Embedded in that promise, is the challenge to ensure food availability, affordability and access.
We therefore use this occasion to create awareness about the global objective.
We use the occasion to advocate for the prioritization of selected operations in national development agendas; and we further use the occasion to promote the critical role social protection plays in reinforcing key development outcomes and ensuring the inclusion of all groups of society in development as a means to combat inequality, vulnerability and poverty.
The objectives of World Food Day can be summed up as follows:
- Encourage attention to agricultural food production and to stimulate national, bilateral, multilateral and non-governmental efforts to this end
- Encourage economic and technical cooperation among developing countries
- Encourage the participation of rural people, particularly women and the least privileged categories, in decisions and activities influencing their living conditions
- Heighten public awareness of the problem of hunger in the world
- Promote the transfer of technologies to the developing world; and
- Strengthen international and national solidarity in the struggle against hunger, malnutrition and poverty and draw attention to achievements in food and agricultural development.
While prudently conserving today will render an adequate tomorrow, mismanagement of our precious resources such as water, land, inputs, etc will place our future at great risk.
My Ministry is therefore proud of its achievement of its conservation efforts, its work in managing our precious resources, and for delivering adequate, safe and nutritious produce for consumption.
We have achieved a reduction in the use of pesticides from a high of 3.65 kilograms per hectare to 0.31 kilograms per hectare.
Thanks in large measure to our friends from the Republic of China on Taiwan, whose Government partnered with us in establishing The Vegetable, Fruit and Upland Crop Quality and Safety Improvement Project; a partnership that saw the establishment of a Soil Fertility Analysis and Pesticide Residue Detection Lab.
This first of its kind in the region equipped us to conduct testing of our soils as well as the food that we produce.
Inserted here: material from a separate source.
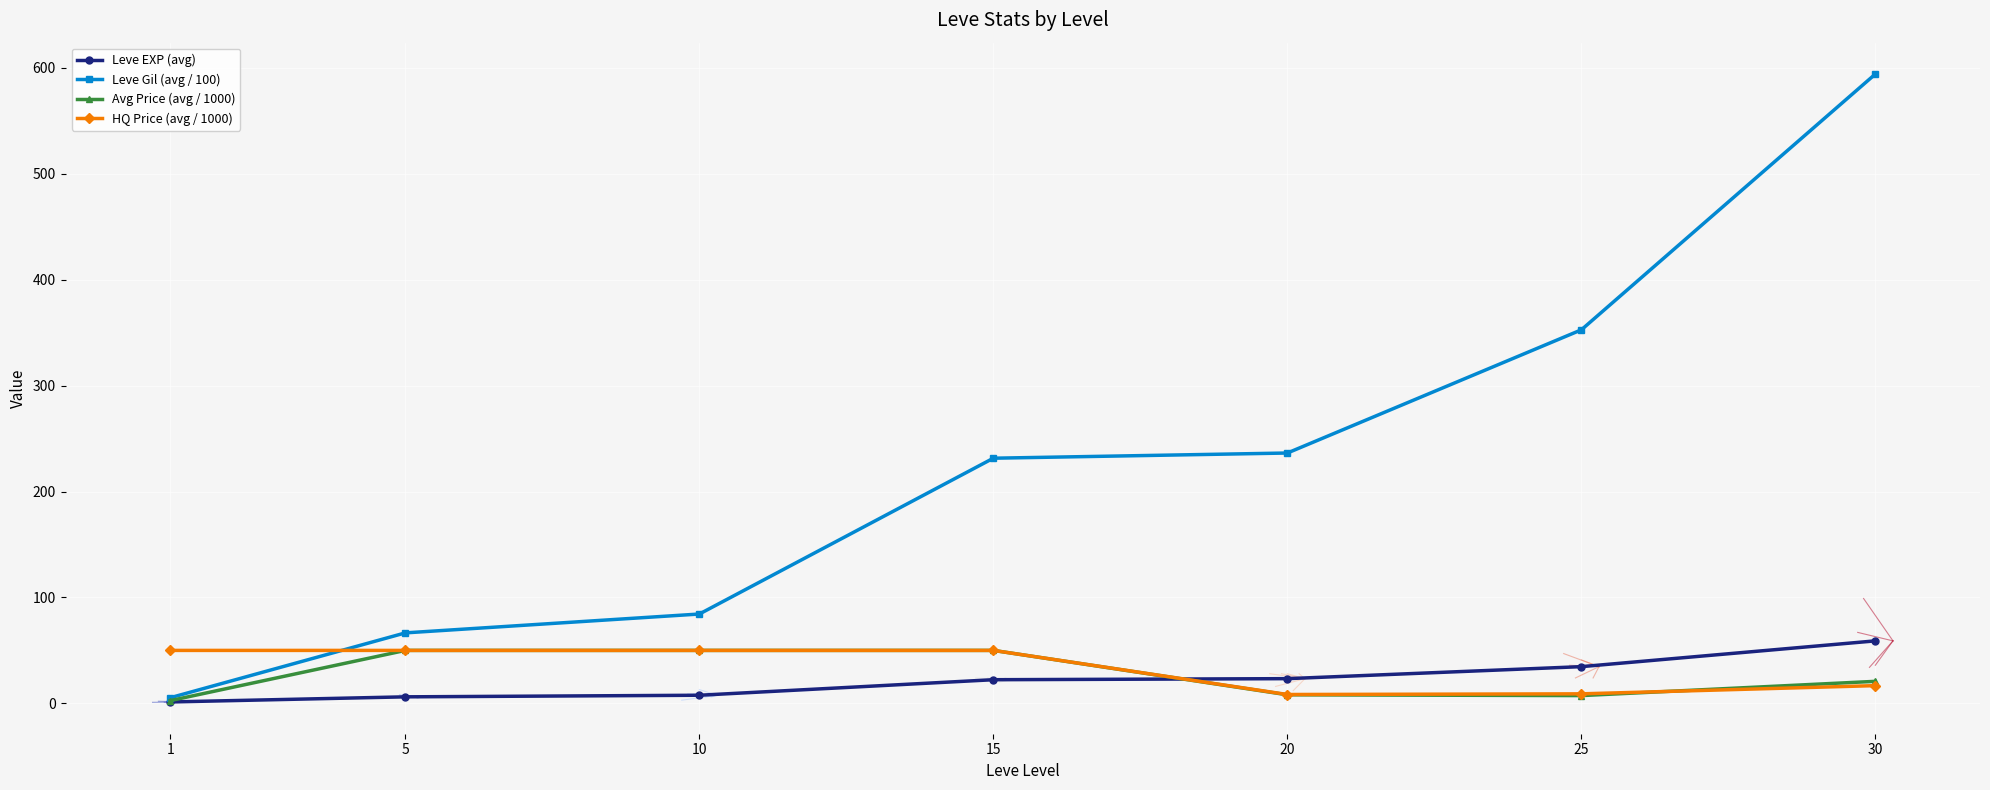

True or false: Leve EXP (avg) has more than 2 points higher than both neighbors.

False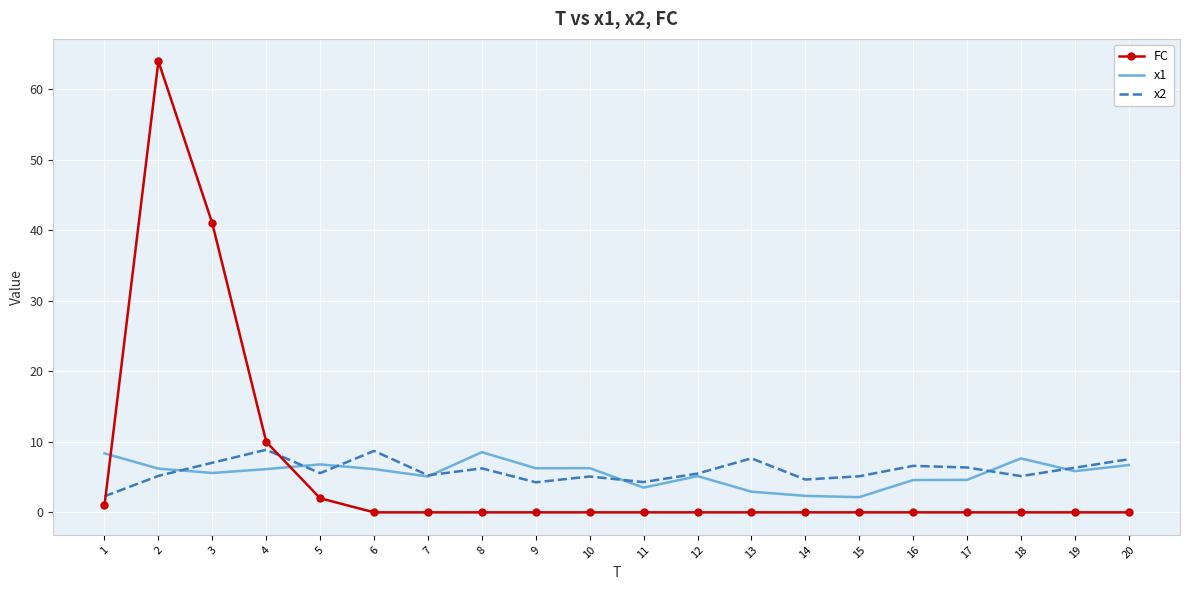

What is the total value across all series at 19?

12.2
Testing of the soil informs a farmer of the soil content and levels of pesticides thereby helping to avoid over medication.
A further test conducted on the produce itself establishes whether it is good for consumption or not; and I proudly state that we have achieved 99% quality good for consumption. I am confident that we grow the safest food for human consumption
In order for us to enjoy the blessings of good health, proper nutrition and a continued supply of sufficient quality food in a climate change influenced environment where soils are degraded; where production is disrupted by more and more severe and ever changing weather patterns including hurricanes, we have embarked on establishing an early warning system designed to provide data that will benefit producers planners and the general public.
This is being implemented with the support of our friends from the Republic of China on Taiwan. It involves the establishment of three weather stations at Mansion, ECO Park and Boyd’s respectively, where data will be collected in real time and fed it into a local and regional data base as part of an early warning system. This is a data driven initiative providing early warnings in a climate change driven environment so that we can adapt accordingly.
Clearly, as a government we are proactively leading in achieving the development goals and we encourage all stakeholders to engage with us in understanding your responsibility and vigorously exercise that responsibility. As a government we constantly commit to capacity building for stakeholders through workshops, farmer field schools, etc.
To foster cohesion and a good working mechanism in the food and nutrition system, the various players are often brought together around a common table to gather their inputs and to forge an adequate way forward as true partners and owners of our development goals.
With the institution of services such as quarantine, extension, Veterinary, the non-communicable disease campaign, the Bureau of Standards lab, the Soil and pesticide residue analysis, etc, we are ensuring that the highest standards of quality will be maintained in our food and nutrition system.
It is said that we reap what we sow and that is good news for us who sow the good seeds of dedication and efficiency along the production and human value chain.
We are making tremendous strides in the area of agro processing, with various locally elaborated value-added products being made available to consumers. It is an area that promises much hope for development that could create financially independent families. It is an area of growth potential that I must encourage local effort to commercialism as the next wave of in achieving food and nutrition security.
Everything points to successful entrepreneurs for venturing into avenues such as ripened bananas, banana chips, fruit juices, smoothies, preservatives seasoning conserves, etc etc etc.
The competitive servicing of the supply chains offers excellent opportunities especially for young persons to forge viable gains. All of this is boosted by access to resources via grants, projects and many funding mechanisms made available through government directly or in collaboration with our allied agencies and partners.
I therefore encourage all young persons to look beyond the horizon, as there beyond your horizon are opportunities for you to make a difference in ensuring food and nutrition security in the world.
Finally I encourage us all to adopt a healthier and more sustainable lifestyle, endeavour to prepare nutritious meals and work towards achieving Zero Hunger in the world and by your own act share what you have great or small showing compassion to those in need.
Thank you and do enjoy world food day.